While I still don't have perfect clarity about where the blog goes now, it seems like letters from Whit to me, and perhaps a few to him, might be good. I want to start with the last one I received from Whit, dated March 21, 2009. Although he had had no phone or visiting privileges for over a year - which is not even normal for solitary confinement, which usually allows visits 'through the glass' and monthly phone calls, he was able now and then to sweet talk a CO into letting him call me. He'd obviously written this just after the last call. There is nothing unusual about this letter. References to the exchange rate reflect his awareness that it affects my income. "Grandpa" is his maternal grandfather, whom he was close with and who manages my IRA - beautifully, under the circumstances. Other comments in brackets will always be mine.
What's crackin'? Another great call today. Hopefully you enjoyed it at least half as much as I did. What's kind of weird is the fact that in situations like that when there are a hundred different things to talk about, conversation is sometimes the toughest because I never know what is important enough to justify spending one of those fifteen precious minutes talking about. You sounded good. Glad you were able to get out in the yard today (or a few days ago, by the time this arrives.) I know it's looking like a fantastic day out this way.
Sounded like things are running pretty smoothly back home, which is really great to know. Actually, without attempting to make myself sound self-pitying or whatever, it seems almost inconceivable to me to live a life where for weeks and often months no major dramas occur either to me or at least within my vicinity. Yet another thing I'm looking forward to when coming home.
Hey! I noticed the U.S. dollar has been taking a major pounding lately! Yay! I know on Thursday, the last rate I've seen, it was back to well over $1.30 versus the Euro. Seems kind of unusual when our stock markets are strengthening. Why is that? Does it have to do with all the new money the Fed. Reserve is pumping into the country? This is another reason why I'm looking forward so much to doing an economics course or two from O.U. Even if I don't do exceptionally well with the material, I should at least have a decent understanding of it which should mean the things I read in the money section of the newspaper take on a whole new meaning. Well, if not NEW than at least a greater meaning.

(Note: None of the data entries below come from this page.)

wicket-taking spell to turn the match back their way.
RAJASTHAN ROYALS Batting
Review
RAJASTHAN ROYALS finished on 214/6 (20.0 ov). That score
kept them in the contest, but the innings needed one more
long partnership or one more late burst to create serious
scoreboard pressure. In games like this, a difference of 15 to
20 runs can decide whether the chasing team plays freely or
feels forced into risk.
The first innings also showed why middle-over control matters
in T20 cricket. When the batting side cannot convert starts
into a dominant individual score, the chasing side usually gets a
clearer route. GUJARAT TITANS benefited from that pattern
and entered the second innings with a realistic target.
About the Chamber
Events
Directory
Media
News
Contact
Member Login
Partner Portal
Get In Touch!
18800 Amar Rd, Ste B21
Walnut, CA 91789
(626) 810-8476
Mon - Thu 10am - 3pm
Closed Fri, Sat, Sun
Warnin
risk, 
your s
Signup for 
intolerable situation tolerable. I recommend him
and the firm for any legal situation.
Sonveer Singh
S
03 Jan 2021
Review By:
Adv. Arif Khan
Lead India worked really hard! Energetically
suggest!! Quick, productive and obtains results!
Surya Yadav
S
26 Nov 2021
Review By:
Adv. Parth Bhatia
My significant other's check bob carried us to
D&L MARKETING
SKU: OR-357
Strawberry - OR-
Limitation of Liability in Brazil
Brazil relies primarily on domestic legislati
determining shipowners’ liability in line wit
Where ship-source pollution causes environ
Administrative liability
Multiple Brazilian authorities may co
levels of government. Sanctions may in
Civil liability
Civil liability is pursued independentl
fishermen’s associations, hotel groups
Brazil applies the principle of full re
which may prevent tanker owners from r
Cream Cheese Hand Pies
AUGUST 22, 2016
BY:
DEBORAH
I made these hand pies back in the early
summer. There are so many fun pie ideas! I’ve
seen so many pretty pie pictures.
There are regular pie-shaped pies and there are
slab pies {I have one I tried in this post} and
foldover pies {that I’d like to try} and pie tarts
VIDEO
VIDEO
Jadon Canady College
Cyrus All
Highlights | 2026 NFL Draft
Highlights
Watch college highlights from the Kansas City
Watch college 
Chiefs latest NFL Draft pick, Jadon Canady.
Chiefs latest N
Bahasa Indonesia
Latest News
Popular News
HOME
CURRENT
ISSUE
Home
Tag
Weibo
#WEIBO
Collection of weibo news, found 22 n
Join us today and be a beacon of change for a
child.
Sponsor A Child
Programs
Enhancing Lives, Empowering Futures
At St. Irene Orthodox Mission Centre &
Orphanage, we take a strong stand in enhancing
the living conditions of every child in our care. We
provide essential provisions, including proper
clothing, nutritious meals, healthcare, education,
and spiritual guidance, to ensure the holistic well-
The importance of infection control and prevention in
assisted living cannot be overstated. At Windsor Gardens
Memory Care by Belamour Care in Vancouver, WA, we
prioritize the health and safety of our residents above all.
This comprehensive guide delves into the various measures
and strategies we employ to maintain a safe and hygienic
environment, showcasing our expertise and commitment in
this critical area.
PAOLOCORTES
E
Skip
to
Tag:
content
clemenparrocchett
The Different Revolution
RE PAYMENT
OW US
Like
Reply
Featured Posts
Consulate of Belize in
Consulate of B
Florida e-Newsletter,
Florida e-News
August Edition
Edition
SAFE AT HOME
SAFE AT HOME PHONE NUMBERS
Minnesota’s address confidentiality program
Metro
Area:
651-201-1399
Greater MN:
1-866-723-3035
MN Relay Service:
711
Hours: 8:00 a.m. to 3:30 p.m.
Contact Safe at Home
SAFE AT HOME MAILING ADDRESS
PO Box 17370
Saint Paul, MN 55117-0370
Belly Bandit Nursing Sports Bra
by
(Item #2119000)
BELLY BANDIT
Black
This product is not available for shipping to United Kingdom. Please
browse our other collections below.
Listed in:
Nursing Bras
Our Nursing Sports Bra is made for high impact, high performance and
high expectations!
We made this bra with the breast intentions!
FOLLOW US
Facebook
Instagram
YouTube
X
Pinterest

Thanks for explaining the situation with your investments/IRA a little more. You mentioned that you've lost 1/3 to 1/2 of the value compared to 2 years ago. Can you elaborate on that a little more? For a simple example, let's say your IRA was worthy $10,000 two years ago and then... oh, reading that passage again I understand now so no need to elaborate. Wow, that sucks. Such a considerable loss seems astounding when I consider the fact that Grandpa was managing your portfolio throughout this entire time. That means that either he made some seriously bad decisions or I guess it means that a lot of other people came out a lot worse than you. What a depressing topic, though. Moving on...
I really like your idea of converting your backyard into a landscaped garden. Yeah, it's not a whole lot of space but then again, I learned from our tomato growing adventures that sometimes it only takes a few plants to produce quite a bit of food at certain times. Those tomatoes were definitely delicious, although even with oregano, six or seven a day got to be a little much. Well, whenever your garden plan happens to come to fruition, I do have one request - sugar snap peas, and lots of them.
Great pictures!! Of downtown and Hyde Park Square. I'd forgotten that the fountains wouldn't have actually been turned on, though. Oh well, it was still a refreshing sight. I've got two of them taped up to The Wall next to my bunk.
[Whit had recently asked me to take and send photographs of two locations in Cincinnati that had special meaning for him.]
It's nice that you went to Esme's memorial. Were there very many people there who didn't actually know Tom, Lisa or Esme and were just there to show support? Reading about the drawings she'd done as a kid hanging from the walls at the memorial at first made me consider how, despite what difficulties we had (and still have, sometimes), things could still be worse. But then I realized the condition Esme's parents must be in having endured the worst-case scenario. The way you described your state during the service was vivid. I'm trying to find a way to empathize but it seems impossible. You've endured an incredible amount during your life and now this tragedy which, even at its distance, is much too close for comfort. I wish I could offer some advice or say something hopeful. You're the Dad, though - that's your job :-). You're in my mind all the time, whatever that's worth. Hopefully you're able to keep in mind how much good you've done in your life and how much success you've had. Without even mentioning the obvious things like a Ph.D., a great house with friends who care a lot about you, and just generally being a man someone should strive to be, there's also me. The fact that I've been in quite a bit of trouble throughout my life is a reflection of my failures as a son. But the fact that a kid like me who dropped out after 9 years of school can be at least moderately intelligent and open-minded as I am is a concrete example of your success as a father. I've been incredibly lucky to have the father I do.
Alright, I'm going to let you go now. Hopefully this finds you in much better spirits than you were in when you wrote this letter of the 12th. Thank you for being so open with me, though. I miss you and love you.